Information shown

───

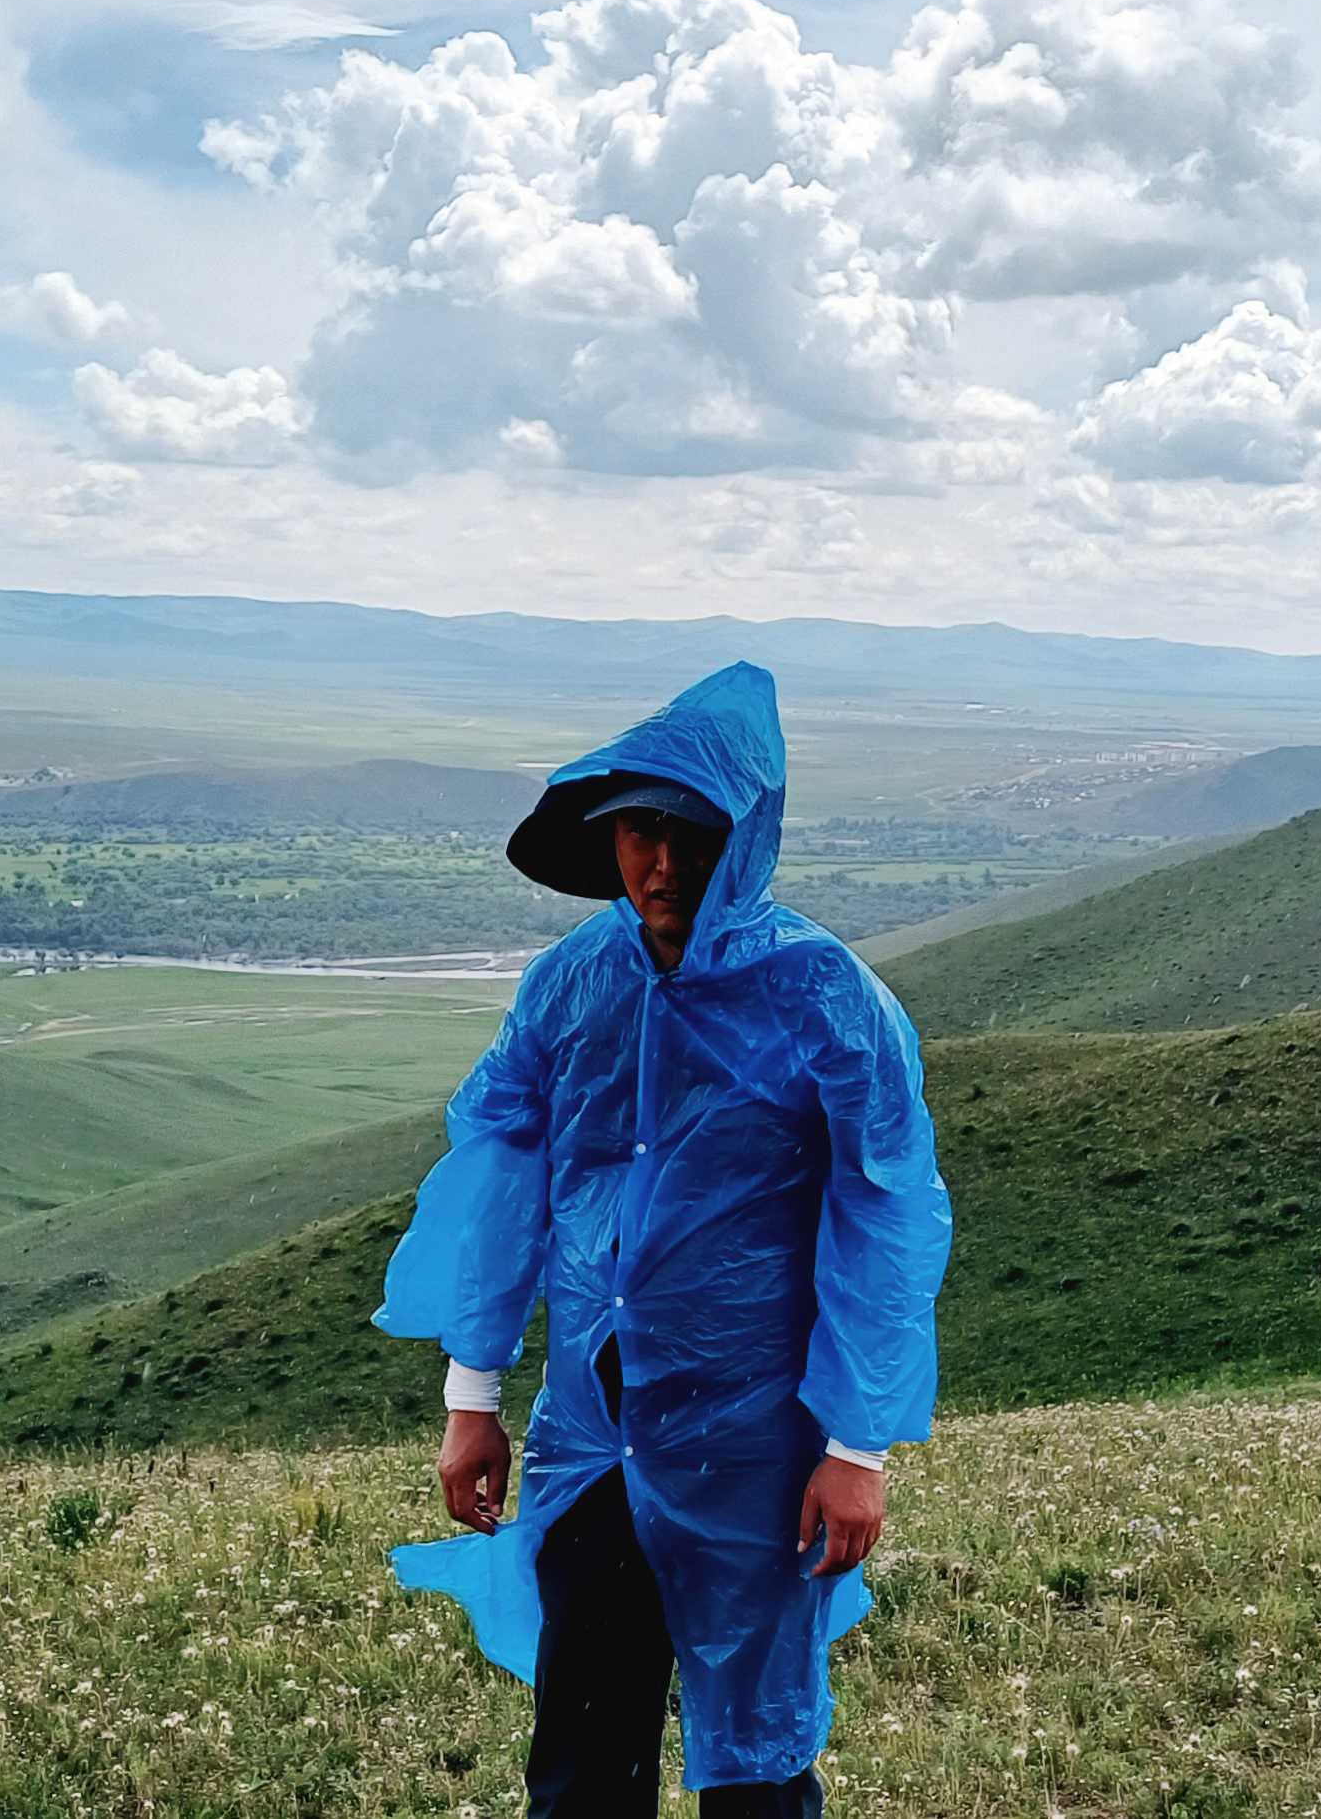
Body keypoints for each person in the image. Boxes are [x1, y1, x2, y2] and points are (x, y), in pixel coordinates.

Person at [373, 661, 952, 1819]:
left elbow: (883, 1217)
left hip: (756, 1447)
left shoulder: (827, 998)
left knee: (755, 1760)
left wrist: (858, 1448)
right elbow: (500, 1180)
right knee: (584, 1749)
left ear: (747, 835)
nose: (664, 862)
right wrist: (471, 1394)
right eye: (642, 830)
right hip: (592, 1433)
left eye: (693, 832)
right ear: (610, 836)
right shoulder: (571, 982)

───

Requirement
Look over the records above and filter for each line with the word "left".

Written reply
left elbow: (883, 1217)
left hip: (756, 1447)
left shoulder: (827, 998)
left knee: (755, 1760)
left wrist: (858, 1448)
left ear: (747, 835)
left eye: (693, 832)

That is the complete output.